Strengthening trade and economic activity across the Atlantic is an important priority. But my vision for an “Integrated Transatlantic Community” is much broader. It’s also about strengthening people-to-people relations, and promoting the values and ideals that we all share.
I know how much I benefitted from travelling to the United States as a young politician some thirty years ago. It gave me a profound understanding of the country and its people. And it created bonds with families, colleagues and institutions that I still cherish today, and that continue to help me in my work.
I believe that students, academics and artists should all have greater opportunities to cross the Atlantic, in both directions. A comprehensive programme for greater cultural, educational and scientific cooperation will help to strengthen our community of values. And it will also underpin the Transatlantic Trade and Investment Partnership.
Finally, if we want to create a truly “Integrated Transatlantic Community”, we must continue to strengthen the third, important strand of our transatlantic bond, and that is the security strand. Because security is the foundation for everything that we have – and for everything that we hope to achieve.
For well over six decades, NATO has ensured the security and stability that has allowed all our nations to flourish. With our unique integrated command structure, unrivalled military capabilities, tried and tested forces and procedures, and extensive network of partnerships, NATO is the most successful alliance in history.
But as we all know, nothing comes for free. And security certainly doesn’t. That’s why it is vital that NATO remains fit for purpose. Not for the sake of war. But for the sake of peace.
And that means all Allies must continue to invest in NATO – politically, militarily and financially. And we must all shoulder a fair share of the burden, just as we all share in the benefits. That commitment, too, is a key part of my vision for a truly “Integrated Transatlantic Community”.
Ladies and Gentlemen,
In a world where we are all connected, the transatlantic relationship remains the most important relationship we have. It is vital for the freedom, security and prosperity of both Europe and North America.
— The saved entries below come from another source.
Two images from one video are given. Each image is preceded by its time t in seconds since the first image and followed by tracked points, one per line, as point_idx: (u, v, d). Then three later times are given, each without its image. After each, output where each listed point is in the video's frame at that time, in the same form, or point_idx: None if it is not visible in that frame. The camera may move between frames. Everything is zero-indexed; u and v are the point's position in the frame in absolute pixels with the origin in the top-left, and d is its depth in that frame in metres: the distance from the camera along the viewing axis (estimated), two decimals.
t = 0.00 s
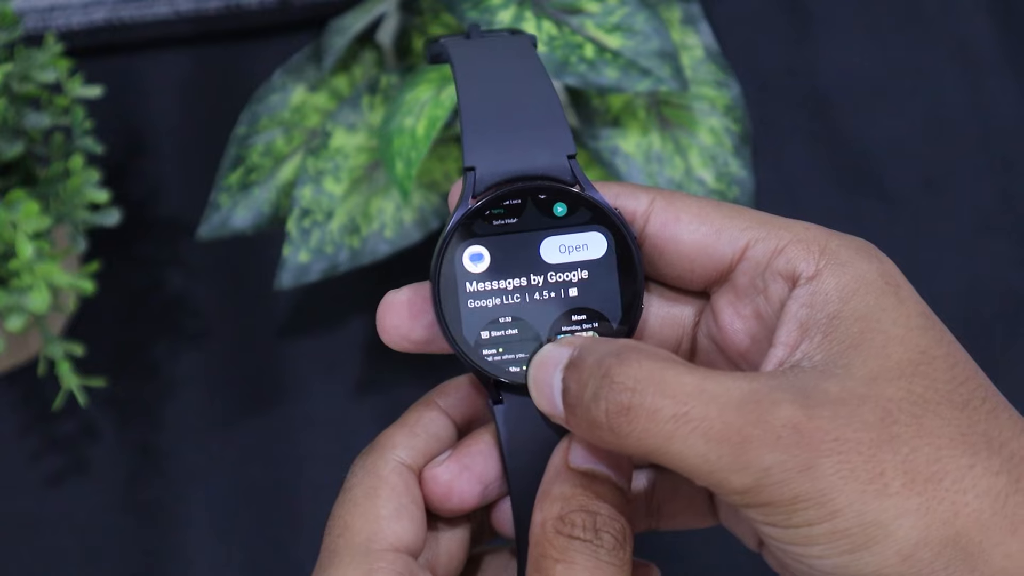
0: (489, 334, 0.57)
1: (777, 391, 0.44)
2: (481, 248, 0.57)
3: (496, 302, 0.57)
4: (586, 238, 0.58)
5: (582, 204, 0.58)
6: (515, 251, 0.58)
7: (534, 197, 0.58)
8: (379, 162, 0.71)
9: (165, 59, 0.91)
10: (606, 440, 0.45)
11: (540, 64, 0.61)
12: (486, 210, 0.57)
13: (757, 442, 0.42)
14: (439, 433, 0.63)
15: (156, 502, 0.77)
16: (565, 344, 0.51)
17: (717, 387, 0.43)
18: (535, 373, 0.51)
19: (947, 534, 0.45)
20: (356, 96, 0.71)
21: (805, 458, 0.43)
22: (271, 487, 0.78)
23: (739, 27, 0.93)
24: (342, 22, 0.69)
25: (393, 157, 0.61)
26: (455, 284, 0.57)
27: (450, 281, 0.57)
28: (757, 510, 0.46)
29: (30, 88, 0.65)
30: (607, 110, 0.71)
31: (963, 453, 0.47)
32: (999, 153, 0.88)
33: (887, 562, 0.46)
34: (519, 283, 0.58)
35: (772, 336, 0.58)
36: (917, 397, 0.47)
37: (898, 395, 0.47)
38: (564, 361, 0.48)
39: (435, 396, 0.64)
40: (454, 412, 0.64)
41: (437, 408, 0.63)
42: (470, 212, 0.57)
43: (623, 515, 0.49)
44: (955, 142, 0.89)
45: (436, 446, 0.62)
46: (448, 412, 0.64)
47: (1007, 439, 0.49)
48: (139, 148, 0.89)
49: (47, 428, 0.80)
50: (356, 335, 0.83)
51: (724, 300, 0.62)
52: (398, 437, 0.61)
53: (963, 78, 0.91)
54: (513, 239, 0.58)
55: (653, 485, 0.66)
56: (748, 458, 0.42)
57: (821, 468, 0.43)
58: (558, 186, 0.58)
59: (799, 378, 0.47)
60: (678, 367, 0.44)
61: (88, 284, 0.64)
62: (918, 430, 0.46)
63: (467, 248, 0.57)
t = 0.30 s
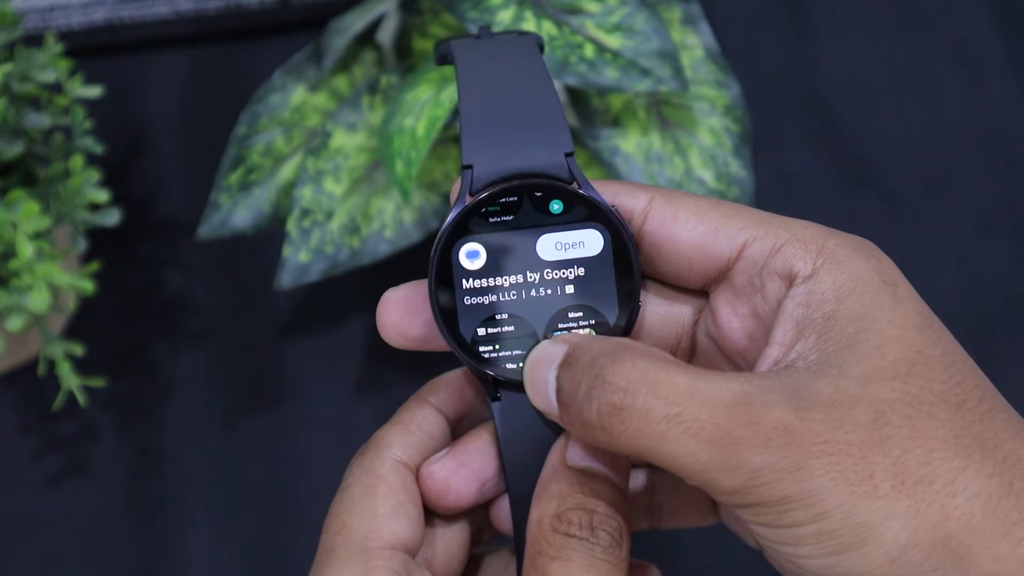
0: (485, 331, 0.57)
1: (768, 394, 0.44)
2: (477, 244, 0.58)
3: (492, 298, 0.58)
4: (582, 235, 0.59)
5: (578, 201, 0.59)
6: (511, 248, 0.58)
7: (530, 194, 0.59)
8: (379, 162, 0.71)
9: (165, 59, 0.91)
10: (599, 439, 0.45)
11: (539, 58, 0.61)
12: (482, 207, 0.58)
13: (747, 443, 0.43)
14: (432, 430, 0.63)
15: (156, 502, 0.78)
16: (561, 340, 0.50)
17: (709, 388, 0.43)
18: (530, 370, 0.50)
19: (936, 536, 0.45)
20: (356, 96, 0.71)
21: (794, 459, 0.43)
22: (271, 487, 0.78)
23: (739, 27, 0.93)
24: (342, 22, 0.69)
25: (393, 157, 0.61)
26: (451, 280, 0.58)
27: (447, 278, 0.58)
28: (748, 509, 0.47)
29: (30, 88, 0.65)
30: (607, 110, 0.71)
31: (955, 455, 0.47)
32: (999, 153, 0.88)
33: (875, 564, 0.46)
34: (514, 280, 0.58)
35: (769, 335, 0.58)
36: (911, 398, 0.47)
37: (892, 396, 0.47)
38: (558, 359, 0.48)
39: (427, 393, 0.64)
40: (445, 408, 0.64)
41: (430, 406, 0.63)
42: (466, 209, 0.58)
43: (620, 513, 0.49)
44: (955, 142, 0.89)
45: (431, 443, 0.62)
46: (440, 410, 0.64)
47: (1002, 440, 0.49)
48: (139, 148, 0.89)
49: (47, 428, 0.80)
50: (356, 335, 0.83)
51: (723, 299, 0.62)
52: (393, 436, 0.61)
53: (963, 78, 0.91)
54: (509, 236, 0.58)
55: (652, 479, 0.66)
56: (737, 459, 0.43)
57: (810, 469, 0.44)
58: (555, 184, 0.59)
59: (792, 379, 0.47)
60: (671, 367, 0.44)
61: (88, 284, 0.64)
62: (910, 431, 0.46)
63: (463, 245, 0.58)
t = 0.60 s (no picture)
0: (483, 324, 0.58)
1: (761, 391, 0.45)
2: (475, 238, 0.59)
3: (490, 292, 0.58)
4: (580, 229, 0.59)
5: (576, 194, 0.59)
6: (508, 242, 0.59)
7: (528, 189, 0.59)
8: (379, 162, 0.71)
9: (165, 59, 0.91)
10: (593, 435, 0.45)
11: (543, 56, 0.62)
12: (480, 201, 0.59)
13: (739, 441, 0.43)
14: (424, 420, 0.63)
15: (157, 501, 0.78)
16: (557, 334, 0.50)
17: (702, 386, 0.44)
18: (525, 364, 0.50)
19: (926, 535, 0.45)
20: (356, 96, 0.71)
21: (785, 456, 0.44)
22: (271, 487, 0.78)
23: (739, 27, 0.93)
24: (342, 22, 0.69)
25: (393, 157, 0.61)
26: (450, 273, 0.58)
27: (444, 272, 0.58)
28: (741, 505, 0.47)
29: (30, 88, 0.65)
30: (607, 110, 0.71)
31: (949, 453, 0.47)
32: (999, 153, 0.88)
33: (866, 561, 0.46)
34: (512, 274, 0.59)
35: (767, 330, 0.58)
36: (906, 394, 0.47)
37: (887, 392, 0.47)
38: (554, 354, 0.48)
39: (415, 384, 0.64)
40: (435, 398, 0.64)
41: (419, 396, 0.64)
42: (464, 203, 0.58)
43: (617, 504, 0.49)
44: (955, 142, 0.89)
45: (424, 434, 0.62)
46: (431, 400, 0.64)
47: (998, 439, 0.48)
48: (139, 148, 0.89)
49: (47, 427, 0.80)
50: (356, 335, 0.83)
51: (723, 294, 0.62)
52: (386, 428, 0.61)
53: (963, 78, 0.91)
54: (507, 230, 0.59)
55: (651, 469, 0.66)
56: (729, 457, 0.43)
57: (801, 467, 0.44)
58: (552, 177, 0.59)
59: (786, 375, 0.47)
60: (665, 364, 0.44)
61: (88, 284, 0.64)
62: (903, 429, 0.46)
63: (461, 239, 0.58)
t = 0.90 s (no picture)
0: (472, 327, 0.58)
1: (748, 390, 0.45)
2: (463, 243, 0.59)
3: (479, 296, 0.59)
4: (568, 233, 0.59)
5: (564, 197, 0.59)
6: (497, 247, 0.59)
7: (515, 193, 0.59)
8: (379, 162, 0.71)
9: (165, 59, 0.91)
10: (582, 435, 0.45)
11: (533, 68, 0.63)
12: (468, 206, 0.59)
13: (726, 440, 0.43)
14: (417, 427, 0.63)
15: (157, 502, 0.78)
16: (546, 335, 0.49)
17: (690, 386, 0.44)
18: (514, 365, 0.50)
19: (913, 534, 0.45)
20: (356, 96, 0.71)
21: (772, 455, 0.44)
22: (271, 487, 0.78)
23: (739, 28, 0.93)
24: (342, 22, 0.69)
25: (393, 157, 0.61)
26: (439, 277, 0.59)
27: (434, 276, 0.58)
28: (728, 505, 0.47)
29: (30, 88, 0.65)
30: (607, 111, 0.71)
31: (934, 453, 0.47)
32: (999, 153, 0.88)
33: (852, 560, 0.46)
34: (501, 278, 0.59)
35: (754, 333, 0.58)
36: (892, 394, 0.47)
37: (872, 392, 0.47)
38: (542, 355, 0.47)
39: (406, 391, 0.64)
40: (428, 405, 0.64)
41: (412, 403, 0.63)
42: (451, 208, 0.58)
43: (608, 509, 0.49)
44: (955, 142, 0.89)
45: (416, 441, 0.62)
46: (423, 406, 0.64)
47: (983, 438, 0.49)
48: (139, 148, 0.89)
49: (47, 427, 0.80)
50: (356, 335, 0.83)
51: (710, 297, 0.62)
52: (378, 434, 0.61)
53: (964, 78, 0.91)
54: (496, 234, 0.59)
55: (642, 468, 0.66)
56: (716, 456, 0.43)
57: (788, 466, 0.44)
58: (539, 181, 0.59)
59: (774, 375, 0.47)
60: (653, 364, 0.44)
61: (88, 284, 0.64)
62: (889, 429, 0.46)
63: (450, 243, 0.59)
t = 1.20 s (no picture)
0: (473, 328, 0.58)
1: (747, 390, 0.45)
2: (464, 244, 0.59)
3: (480, 297, 0.59)
4: (569, 234, 0.59)
5: (564, 199, 0.59)
6: (498, 248, 0.59)
7: (515, 195, 0.59)
8: (379, 162, 0.71)
9: (165, 60, 0.91)
10: (582, 435, 0.45)
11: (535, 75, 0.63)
12: (469, 208, 0.59)
13: (725, 439, 0.43)
14: (420, 428, 0.63)
15: (157, 502, 0.78)
16: (545, 334, 0.49)
17: (689, 385, 0.44)
18: (514, 365, 0.50)
19: (910, 531, 0.45)
20: (356, 96, 0.71)
21: (771, 453, 0.44)
22: (272, 487, 0.78)
23: (739, 28, 0.93)
24: (342, 22, 0.69)
25: (393, 157, 0.60)
26: (440, 279, 0.59)
27: (435, 277, 0.59)
28: (728, 503, 0.47)
29: (30, 88, 0.65)
30: (607, 110, 0.71)
31: (932, 451, 0.47)
32: (999, 153, 0.88)
33: (850, 557, 0.46)
34: (502, 279, 0.59)
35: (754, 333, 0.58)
36: (889, 393, 0.47)
37: (871, 391, 0.47)
38: (542, 355, 0.47)
39: (410, 392, 0.64)
40: (431, 406, 0.64)
41: (415, 404, 0.63)
42: (452, 209, 0.58)
43: (610, 509, 0.49)
44: (955, 142, 0.89)
45: (419, 441, 0.62)
46: (427, 408, 0.64)
47: (981, 437, 0.48)
48: (139, 148, 0.89)
49: (47, 427, 0.80)
50: (356, 334, 0.83)
51: (711, 298, 0.62)
52: (381, 435, 0.61)
53: (964, 78, 0.91)
54: (497, 236, 0.59)
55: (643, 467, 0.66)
56: (715, 455, 0.43)
57: (786, 464, 0.44)
58: (539, 183, 0.59)
59: (773, 375, 0.47)
60: (652, 364, 0.44)
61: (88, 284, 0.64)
62: (887, 427, 0.46)
63: (451, 244, 0.59)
The Transatlantic Trade and Investment Partnership that is now under discussion is sometimes described as an “economic NATO”. I think that’s a good comparison.
Because the Transatlantic Trade and Investment Partnership can bring enormous benefits to all our nations and all our people, for generations to come. It can set a new gold standard in economic cooperation, just like NATO has long been the gold standard in security cooperation. And, just like NATO, it can be a strong pillar for a truly “Integrated Transatlantic Community”.
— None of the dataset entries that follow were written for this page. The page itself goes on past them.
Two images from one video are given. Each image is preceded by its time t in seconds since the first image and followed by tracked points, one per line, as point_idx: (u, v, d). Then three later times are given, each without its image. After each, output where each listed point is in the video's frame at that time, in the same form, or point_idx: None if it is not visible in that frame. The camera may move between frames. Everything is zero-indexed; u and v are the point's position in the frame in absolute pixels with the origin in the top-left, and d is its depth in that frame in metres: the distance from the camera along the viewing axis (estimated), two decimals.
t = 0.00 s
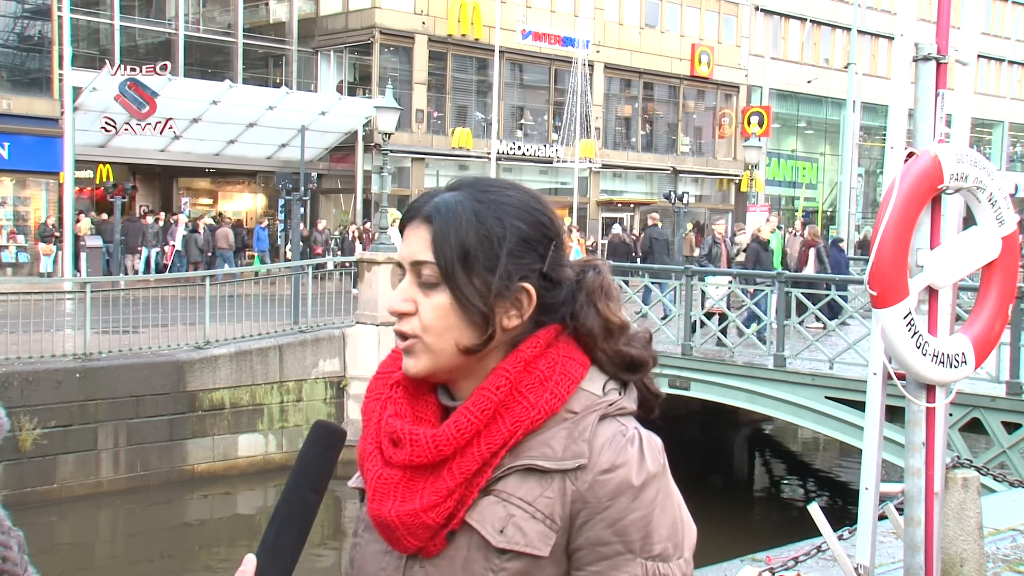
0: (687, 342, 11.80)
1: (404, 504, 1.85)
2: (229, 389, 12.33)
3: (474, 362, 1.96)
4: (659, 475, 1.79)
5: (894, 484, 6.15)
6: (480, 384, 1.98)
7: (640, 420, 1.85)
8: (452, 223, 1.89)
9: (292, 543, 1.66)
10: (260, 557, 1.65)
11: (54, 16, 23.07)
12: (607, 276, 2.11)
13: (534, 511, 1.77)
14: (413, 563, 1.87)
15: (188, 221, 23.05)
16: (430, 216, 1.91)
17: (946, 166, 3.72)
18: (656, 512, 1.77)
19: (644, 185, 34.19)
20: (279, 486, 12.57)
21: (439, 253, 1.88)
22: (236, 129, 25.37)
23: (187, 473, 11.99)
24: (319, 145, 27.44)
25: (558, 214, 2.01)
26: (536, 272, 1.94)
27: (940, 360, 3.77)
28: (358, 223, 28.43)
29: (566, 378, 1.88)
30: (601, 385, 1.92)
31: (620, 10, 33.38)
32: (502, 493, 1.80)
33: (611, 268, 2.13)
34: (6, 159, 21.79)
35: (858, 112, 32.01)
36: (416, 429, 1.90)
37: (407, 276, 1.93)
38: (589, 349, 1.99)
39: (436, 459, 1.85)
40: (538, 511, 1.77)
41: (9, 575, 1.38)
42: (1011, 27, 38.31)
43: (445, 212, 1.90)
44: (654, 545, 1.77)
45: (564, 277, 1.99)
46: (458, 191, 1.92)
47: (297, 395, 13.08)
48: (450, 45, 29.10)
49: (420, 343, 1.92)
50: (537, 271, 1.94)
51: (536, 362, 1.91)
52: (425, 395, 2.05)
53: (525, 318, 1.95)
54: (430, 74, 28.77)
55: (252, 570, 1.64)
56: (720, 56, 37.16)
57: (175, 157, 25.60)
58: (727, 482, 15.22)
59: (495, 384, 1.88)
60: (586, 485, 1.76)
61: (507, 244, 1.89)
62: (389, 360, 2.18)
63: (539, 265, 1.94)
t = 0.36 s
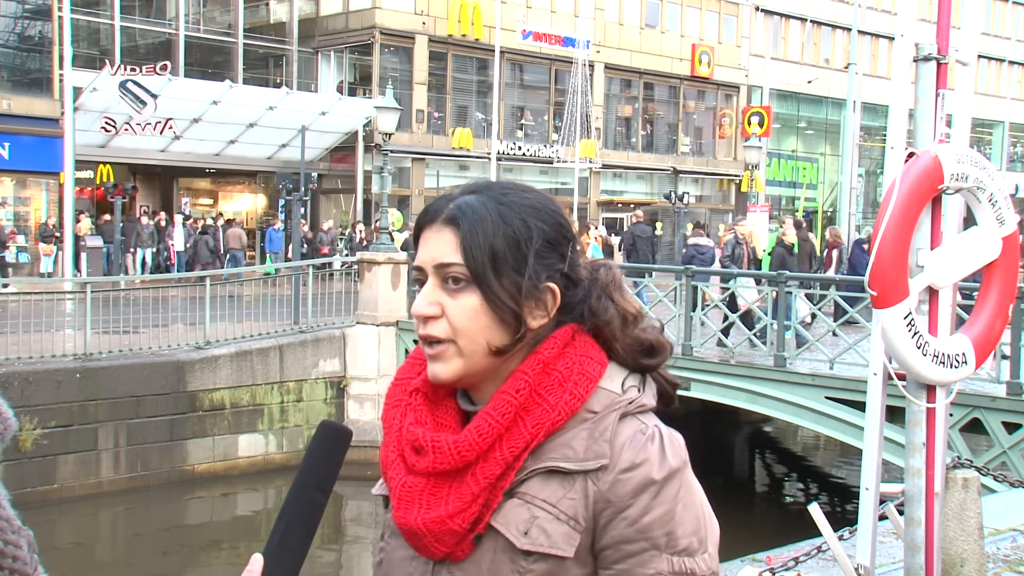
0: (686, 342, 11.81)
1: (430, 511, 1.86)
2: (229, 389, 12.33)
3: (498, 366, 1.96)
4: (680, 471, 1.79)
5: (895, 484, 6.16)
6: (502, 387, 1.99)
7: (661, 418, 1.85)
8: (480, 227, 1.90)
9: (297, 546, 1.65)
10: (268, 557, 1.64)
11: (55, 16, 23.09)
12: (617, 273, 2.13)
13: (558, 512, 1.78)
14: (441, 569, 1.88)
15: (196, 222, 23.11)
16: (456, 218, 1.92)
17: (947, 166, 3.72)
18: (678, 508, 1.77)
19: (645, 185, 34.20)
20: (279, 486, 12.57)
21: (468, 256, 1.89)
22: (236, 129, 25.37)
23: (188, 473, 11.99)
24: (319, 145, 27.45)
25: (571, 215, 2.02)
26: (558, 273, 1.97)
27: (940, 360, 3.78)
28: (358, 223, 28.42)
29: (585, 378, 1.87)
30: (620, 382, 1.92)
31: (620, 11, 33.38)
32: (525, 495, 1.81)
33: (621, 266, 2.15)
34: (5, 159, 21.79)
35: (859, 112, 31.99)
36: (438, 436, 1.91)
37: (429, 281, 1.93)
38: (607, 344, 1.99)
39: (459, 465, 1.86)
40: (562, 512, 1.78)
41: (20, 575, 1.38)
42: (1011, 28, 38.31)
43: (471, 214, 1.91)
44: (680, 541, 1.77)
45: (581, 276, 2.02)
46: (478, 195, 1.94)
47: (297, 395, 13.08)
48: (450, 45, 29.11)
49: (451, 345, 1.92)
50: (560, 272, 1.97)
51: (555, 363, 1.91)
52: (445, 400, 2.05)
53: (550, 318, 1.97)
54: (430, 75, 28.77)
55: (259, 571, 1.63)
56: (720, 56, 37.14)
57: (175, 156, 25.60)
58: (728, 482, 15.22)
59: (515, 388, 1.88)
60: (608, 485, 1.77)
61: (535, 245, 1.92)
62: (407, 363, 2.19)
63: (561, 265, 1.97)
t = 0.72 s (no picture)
0: (686, 342, 11.81)
1: (430, 520, 1.88)
2: (229, 389, 12.33)
3: (492, 375, 1.96)
4: (683, 466, 1.77)
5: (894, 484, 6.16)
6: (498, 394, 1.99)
7: (662, 417, 1.83)
8: (462, 239, 1.89)
9: (304, 546, 1.65)
10: (275, 559, 1.64)
11: (55, 16, 23.10)
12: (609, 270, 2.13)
13: (560, 518, 1.77)
14: None
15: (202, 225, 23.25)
16: (437, 231, 1.90)
17: (946, 167, 3.72)
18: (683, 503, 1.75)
19: (645, 185, 34.18)
20: (280, 486, 12.57)
21: (451, 270, 1.88)
22: (236, 130, 25.36)
23: (188, 473, 11.97)
24: (319, 145, 27.44)
25: (561, 217, 2.02)
26: (546, 277, 1.95)
27: (941, 360, 3.78)
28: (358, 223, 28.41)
29: (581, 380, 1.87)
30: (620, 383, 1.91)
31: (620, 11, 33.36)
32: (527, 502, 1.80)
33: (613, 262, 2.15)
34: (5, 159, 21.79)
35: (859, 112, 31.99)
36: (435, 443, 1.91)
37: (418, 294, 1.93)
38: (601, 342, 1.99)
39: (457, 473, 1.87)
40: (563, 518, 1.77)
41: (27, 575, 1.38)
42: (1012, 27, 38.31)
43: (452, 227, 1.89)
44: (692, 533, 1.74)
45: (571, 277, 2.01)
46: (459, 204, 1.93)
47: (297, 395, 13.06)
48: (450, 45, 29.10)
49: (441, 360, 1.92)
50: (548, 275, 1.95)
51: (550, 366, 1.91)
52: (444, 409, 2.06)
53: (541, 324, 1.96)
54: (430, 75, 28.77)
55: (266, 571, 1.62)
56: (720, 56, 37.13)
57: (175, 156, 25.61)
58: (728, 482, 15.21)
59: (509, 395, 1.88)
60: (610, 489, 1.75)
61: (518, 253, 1.90)
62: (405, 370, 2.20)
63: (550, 270, 1.95)
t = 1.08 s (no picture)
0: (687, 341, 11.81)
1: (409, 516, 1.86)
2: (229, 389, 12.33)
3: (479, 372, 1.95)
4: (665, 475, 1.78)
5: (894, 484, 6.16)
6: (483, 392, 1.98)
7: (645, 423, 1.84)
8: (457, 233, 1.88)
9: (300, 545, 1.65)
10: (271, 555, 1.65)
11: (55, 16, 23.12)
12: (599, 274, 2.14)
13: (540, 519, 1.76)
14: (420, 573, 1.88)
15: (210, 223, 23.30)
16: (434, 224, 1.89)
17: (947, 167, 3.72)
18: (665, 512, 1.76)
19: (645, 185, 34.18)
20: (280, 486, 12.56)
21: (448, 262, 1.88)
22: (236, 129, 25.36)
23: (187, 473, 11.98)
24: (319, 145, 27.45)
25: (553, 217, 2.02)
26: (540, 275, 1.95)
27: (940, 360, 3.77)
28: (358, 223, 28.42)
29: (567, 382, 1.87)
30: (605, 386, 1.91)
31: (620, 11, 33.38)
32: (506, 501, 1.79)
33: (603, 266, 2.16)
34: (6, 159, 21.82)
35: (859, 112, 31.97)
36: (419, 440, 1.89)
37: (410, 288, 1.92)
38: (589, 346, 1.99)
39: (439, 469, 1.85)
40: (543, 519, 1.76)
41: (24, 574, 1.38)
42: (1012, 28, 38.33)
43: (451, 220, 1.89)
44: (669, 546, 1.76)
45: (563, 278, 2.01)
46: (454, 199, 1.92)
47: (297, 395, 13.06)
48: (450, 45, 29.13)
49: (430, 354, 1.91)
50: (542, 274, 1.95)
51: (537, 366, 1.90)
52: (428, 404, 2.05)
53: (532, 322, 1.96)
54: (430, 74, 28.79)
55: (263, 570, 1.64)
56: (720, 56, 37.14)
57: (175, 156, 25.62)
58: (727, 483, 15.21)
59: (496, 392, 1.87)
60: (592, 492, 1.75)
61: (515, 249, 1.91)
62: (390, 363, 2.18)
63: (544, 268, 1.96)
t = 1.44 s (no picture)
0: (688, 341, 11.83)
1: (378, 511, 1.84)
2: (229, 389, 12.31)
3: (455, 370, 1.94)
4: (635, 480, 1.77)
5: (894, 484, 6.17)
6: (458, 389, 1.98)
7: (617, 426, 1.83)
8: (437, 229, 1.88)
9: (289, 543, 1.65)
10: (259, 552, 1.64)
11: (55, 16, 23.11)
12: (578, 275, 2.13)
13: (509, 518, 1.75)
14: (386, 569, 1.86)
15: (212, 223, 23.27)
16: (414, 221, 1.89)
17: (947, 166, 3.72)
18: (630, 520, 1.74)
19: (645, 185, 34.15)
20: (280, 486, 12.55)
21: (427, 259, 1.87)
22: (236, 129, 25.37)
23: (188, 473, 11.97)
24: (319, 145, 27.46)
25: (533, 216, 2.01)
26: (518, 274, 1.95)
27: (940, 360, 3.77)
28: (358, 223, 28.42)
29: (542, 383, 1.86)
30: (578, 388, 1.90)
31: (620, 11, 33.37)
32: (476, 499, 1.78)
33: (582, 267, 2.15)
34: (6, 159, 21.83)
35: (859, 112, 32.00)
36: (391, 434, 1.88)
37: (388, 285, 1.91)
38: (566, 348, 1.98)
39: (411, 465, 1.83)
40: (512, 518, 1.75)
41: (18, 575, 1.38)
42: (1012, 28, 38.34)
43: (429, 218, 1.89)
44: (628, 553, 1.74)
45: (542, 276, 2.01)
46: (436, 196, 1.92)
47: (297, 395, 13.03)
48: (450, 45, 29.14)
49: (408, 351, 1.90)
50: (520, 273, 1.95)
51: (512, 366, 1.90)
52: (400, 400, 2.03)
53: (510, 321, 1.95)
54: (430, 74, 28.79)
55: (250, 568, 1.64)
56: (720, 56, 37.15)
57: (175, 156, 25.62)
58: (727, 483, 15.20)
59: (470, 390, 1.86)
60: (561, 493, 1.74)
61: (494, 248, 1.91)
62: (365, 359, 2.17)
63: (521, 266, 1.95)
To turn that strategic vision into reality will demand imagination and flexibility, on both sides of the Atlantic, to overcome the inevitable objections and obstacles. These must not be allowed to dim our vision. And that is why the most important step to success will be strong and determined political leadership.
It will also require strong support and encouragement from you in business and industry. The stakes are high, for all of us. But so is the reward. I urge you all to help to seize it.